Eléments de bibliographie sur « Intermédiation » :
Laurent Berger La République du 29/03/22 p. 41.
https://www.telos-eu.com/fr/lingenierie-electorale-ne-guerit-pas-de-labstentio.html
https://www.telos-eu.com/fr/politique-francaise-et-internationale/politique-francaise/ces-mediateurs-politiques-dont-les-metropoles-ont-.html
« Selon Pierre Rosanvallon, historien sociologue, l’abstention résulte plus d’une défiance de l’électeur vis à vis du politique que d’une inadaptation du mode de scrutin. Pour lui l’instauration de la proportionnelle ne changera rien. »
Malgré, c’est vrai, un certain penchant pour la proportionnelle car cela me semble plus juste, plus représentatif des français, qu’une chambre godillot à l’ordre du souverain, je conviens que c’est loin d’être la panacée!
De toute façon, en ce qui concerne l’abstention, Pierre Roanvallon a tout à fait raison; des années de promesses non tenues ont vacciné les électeurs contre les candidats et les élus. Moins d’égo,moins de je ferais tout si…. plus d’honnêteté..la réponse à l’abstention est peut-être là! La faute n’est pas du côté des électeurs mais des politiques!
C’est bien vrai que les députés élus ne sont que des godillots, mais des godillots par rapport à qui ? Par rapport à la majorité présidentielle de l’Assemblée nationale ou par rapport au parti auquel ils appartiennent ? C’est sans doute leur affiliation au parti qui les soumet le plus. Imaginez qu’un député ose voter en contradiction avec les consignes de son parti. Cela sera suivi de sanctions à son encontre et, aux prochaines élections, il ne bénéficiera pas de l’investiture. On appelle cela la discipline de groupe.

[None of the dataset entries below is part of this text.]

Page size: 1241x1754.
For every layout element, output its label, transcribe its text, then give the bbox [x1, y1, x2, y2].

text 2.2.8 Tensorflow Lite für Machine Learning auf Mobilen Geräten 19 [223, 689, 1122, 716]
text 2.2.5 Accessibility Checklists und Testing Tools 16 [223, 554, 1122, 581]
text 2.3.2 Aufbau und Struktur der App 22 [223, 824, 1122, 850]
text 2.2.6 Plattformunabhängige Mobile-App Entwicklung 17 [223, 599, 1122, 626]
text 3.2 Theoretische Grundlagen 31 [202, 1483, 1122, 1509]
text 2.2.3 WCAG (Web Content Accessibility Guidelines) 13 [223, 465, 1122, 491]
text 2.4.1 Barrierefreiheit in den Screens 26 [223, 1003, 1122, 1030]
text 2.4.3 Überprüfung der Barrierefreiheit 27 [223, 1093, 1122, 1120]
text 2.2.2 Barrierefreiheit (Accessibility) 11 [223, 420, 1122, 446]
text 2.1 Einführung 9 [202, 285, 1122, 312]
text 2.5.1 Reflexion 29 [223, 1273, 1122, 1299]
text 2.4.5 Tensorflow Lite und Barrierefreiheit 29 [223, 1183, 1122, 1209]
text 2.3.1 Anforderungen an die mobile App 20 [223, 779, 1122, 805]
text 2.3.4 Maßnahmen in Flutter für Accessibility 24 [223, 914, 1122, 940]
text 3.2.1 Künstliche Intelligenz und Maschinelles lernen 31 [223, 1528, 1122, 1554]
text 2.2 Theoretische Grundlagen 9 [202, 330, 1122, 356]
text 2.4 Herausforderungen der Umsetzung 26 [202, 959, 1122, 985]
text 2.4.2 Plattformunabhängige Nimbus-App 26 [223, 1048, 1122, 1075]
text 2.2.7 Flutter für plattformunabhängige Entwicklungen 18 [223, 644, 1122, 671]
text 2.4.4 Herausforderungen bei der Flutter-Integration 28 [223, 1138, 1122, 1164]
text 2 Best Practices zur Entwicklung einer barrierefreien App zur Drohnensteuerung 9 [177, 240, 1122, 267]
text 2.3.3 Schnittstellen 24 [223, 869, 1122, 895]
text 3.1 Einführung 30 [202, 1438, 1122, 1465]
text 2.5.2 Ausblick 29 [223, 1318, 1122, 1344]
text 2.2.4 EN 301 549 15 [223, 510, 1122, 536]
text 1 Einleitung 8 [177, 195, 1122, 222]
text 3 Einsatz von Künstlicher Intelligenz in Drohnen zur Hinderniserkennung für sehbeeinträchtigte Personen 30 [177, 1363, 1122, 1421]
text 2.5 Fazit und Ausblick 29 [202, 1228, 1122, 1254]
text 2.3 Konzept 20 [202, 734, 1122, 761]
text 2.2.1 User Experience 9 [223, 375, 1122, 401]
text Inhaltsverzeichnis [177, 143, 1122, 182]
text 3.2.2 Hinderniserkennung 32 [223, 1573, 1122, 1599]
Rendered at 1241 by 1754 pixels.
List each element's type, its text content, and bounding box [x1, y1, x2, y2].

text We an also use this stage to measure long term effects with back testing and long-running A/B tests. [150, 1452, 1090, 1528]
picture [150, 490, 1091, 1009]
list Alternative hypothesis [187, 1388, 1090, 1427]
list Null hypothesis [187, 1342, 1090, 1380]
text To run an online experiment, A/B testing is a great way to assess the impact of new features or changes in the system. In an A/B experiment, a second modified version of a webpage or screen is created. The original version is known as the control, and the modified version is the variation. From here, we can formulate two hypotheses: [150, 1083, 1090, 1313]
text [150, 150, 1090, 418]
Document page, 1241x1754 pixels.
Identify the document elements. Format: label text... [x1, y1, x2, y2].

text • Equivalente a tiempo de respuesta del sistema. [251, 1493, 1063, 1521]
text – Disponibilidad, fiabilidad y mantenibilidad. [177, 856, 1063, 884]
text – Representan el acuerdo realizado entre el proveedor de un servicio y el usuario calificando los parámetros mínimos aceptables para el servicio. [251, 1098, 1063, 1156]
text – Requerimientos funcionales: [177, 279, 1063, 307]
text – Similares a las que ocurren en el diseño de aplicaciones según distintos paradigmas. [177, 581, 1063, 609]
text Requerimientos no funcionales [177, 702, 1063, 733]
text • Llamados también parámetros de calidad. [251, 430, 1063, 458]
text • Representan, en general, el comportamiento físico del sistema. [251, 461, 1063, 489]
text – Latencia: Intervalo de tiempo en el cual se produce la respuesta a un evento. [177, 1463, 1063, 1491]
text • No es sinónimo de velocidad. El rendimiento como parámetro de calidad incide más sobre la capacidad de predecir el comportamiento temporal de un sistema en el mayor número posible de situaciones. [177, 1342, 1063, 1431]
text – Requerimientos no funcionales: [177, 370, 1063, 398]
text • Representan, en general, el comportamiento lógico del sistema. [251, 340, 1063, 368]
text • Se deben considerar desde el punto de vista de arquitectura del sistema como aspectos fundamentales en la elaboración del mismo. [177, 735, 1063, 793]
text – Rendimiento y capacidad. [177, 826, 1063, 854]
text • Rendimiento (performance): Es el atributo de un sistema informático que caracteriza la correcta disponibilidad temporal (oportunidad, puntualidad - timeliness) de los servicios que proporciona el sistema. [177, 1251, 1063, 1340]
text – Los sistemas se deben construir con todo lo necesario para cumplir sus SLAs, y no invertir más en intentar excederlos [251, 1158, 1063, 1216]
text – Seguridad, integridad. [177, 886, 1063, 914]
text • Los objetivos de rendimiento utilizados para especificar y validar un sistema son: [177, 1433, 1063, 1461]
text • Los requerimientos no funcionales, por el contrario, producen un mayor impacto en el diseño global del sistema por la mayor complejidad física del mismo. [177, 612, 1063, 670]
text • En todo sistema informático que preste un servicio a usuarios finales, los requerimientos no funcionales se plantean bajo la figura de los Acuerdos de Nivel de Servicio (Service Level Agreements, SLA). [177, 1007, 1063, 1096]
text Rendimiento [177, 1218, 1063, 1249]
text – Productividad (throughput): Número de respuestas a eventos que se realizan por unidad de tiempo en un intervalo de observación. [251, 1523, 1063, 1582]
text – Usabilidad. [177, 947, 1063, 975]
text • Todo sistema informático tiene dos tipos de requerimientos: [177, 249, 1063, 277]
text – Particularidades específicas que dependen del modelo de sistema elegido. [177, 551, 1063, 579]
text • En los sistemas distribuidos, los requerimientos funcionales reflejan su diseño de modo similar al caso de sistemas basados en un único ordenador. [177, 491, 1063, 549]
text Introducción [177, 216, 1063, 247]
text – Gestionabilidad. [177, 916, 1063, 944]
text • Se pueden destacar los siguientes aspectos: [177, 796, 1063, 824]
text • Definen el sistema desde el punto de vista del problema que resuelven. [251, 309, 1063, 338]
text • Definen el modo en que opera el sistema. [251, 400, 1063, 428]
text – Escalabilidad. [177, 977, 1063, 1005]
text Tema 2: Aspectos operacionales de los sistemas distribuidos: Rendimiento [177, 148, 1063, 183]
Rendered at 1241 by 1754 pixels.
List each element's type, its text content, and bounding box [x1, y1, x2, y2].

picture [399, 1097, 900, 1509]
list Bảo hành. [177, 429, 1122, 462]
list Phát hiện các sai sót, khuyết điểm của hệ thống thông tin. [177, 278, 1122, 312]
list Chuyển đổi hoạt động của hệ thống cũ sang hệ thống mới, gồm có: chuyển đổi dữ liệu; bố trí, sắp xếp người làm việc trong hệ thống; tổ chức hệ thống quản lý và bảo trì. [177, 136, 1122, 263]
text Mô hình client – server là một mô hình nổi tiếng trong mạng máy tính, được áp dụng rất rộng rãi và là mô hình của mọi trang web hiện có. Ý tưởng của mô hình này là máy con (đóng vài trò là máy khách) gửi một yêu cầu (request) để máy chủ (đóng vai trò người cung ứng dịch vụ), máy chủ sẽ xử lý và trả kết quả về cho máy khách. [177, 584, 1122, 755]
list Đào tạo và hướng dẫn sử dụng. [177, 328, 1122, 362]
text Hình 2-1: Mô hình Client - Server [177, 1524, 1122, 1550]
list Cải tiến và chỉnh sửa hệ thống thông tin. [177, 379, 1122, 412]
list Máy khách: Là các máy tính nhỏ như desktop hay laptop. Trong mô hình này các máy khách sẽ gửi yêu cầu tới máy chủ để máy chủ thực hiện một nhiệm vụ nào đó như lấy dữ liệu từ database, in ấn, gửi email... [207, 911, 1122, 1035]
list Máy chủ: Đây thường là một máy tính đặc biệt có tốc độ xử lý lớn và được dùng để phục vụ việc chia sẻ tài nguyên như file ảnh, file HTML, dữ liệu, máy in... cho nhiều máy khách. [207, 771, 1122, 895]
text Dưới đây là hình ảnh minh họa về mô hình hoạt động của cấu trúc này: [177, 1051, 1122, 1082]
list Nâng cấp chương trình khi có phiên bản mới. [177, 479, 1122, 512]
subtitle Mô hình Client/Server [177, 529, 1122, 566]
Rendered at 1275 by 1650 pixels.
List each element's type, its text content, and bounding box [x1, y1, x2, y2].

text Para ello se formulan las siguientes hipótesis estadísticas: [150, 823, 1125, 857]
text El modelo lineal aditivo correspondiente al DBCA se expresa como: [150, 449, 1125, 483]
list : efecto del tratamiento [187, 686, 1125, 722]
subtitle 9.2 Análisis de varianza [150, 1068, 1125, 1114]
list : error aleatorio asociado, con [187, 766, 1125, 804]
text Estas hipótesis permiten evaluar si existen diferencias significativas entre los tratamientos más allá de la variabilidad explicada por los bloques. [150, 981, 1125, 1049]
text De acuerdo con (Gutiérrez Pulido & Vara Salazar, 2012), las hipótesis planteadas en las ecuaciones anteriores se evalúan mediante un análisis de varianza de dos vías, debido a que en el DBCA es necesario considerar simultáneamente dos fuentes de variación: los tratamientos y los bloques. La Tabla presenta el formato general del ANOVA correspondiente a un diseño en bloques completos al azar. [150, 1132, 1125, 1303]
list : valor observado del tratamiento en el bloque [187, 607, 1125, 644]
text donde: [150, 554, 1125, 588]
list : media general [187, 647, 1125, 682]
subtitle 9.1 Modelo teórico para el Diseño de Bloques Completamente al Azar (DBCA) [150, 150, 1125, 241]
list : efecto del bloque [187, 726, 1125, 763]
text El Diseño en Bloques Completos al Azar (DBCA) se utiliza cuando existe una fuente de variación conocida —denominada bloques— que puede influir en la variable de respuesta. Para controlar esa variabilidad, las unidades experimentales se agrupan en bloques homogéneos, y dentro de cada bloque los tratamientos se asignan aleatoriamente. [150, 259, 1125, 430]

La proximité doit être une atténuation à ces règles en ce sens qu’un élu proche des électeurs de sa circonscription (et non proche de ses électeurs) doit être en capacité de faire remonter les préoccupations de la base. Actuellement cette proximité est absente.
L’expérience de 1986 a été significative sur ce plan. Grâce à la proportionnelle, les petits partis ont pu constituer des groupes et le nombre de partis a augmenté. L’objectif alors était uniquement politique et visait à empêcher l’opposition d’alors d’être majoritaire au sein de l’assemblée nationale. Comme quoi la politique politicienne est capable de brouiller les cartes de la démocratie.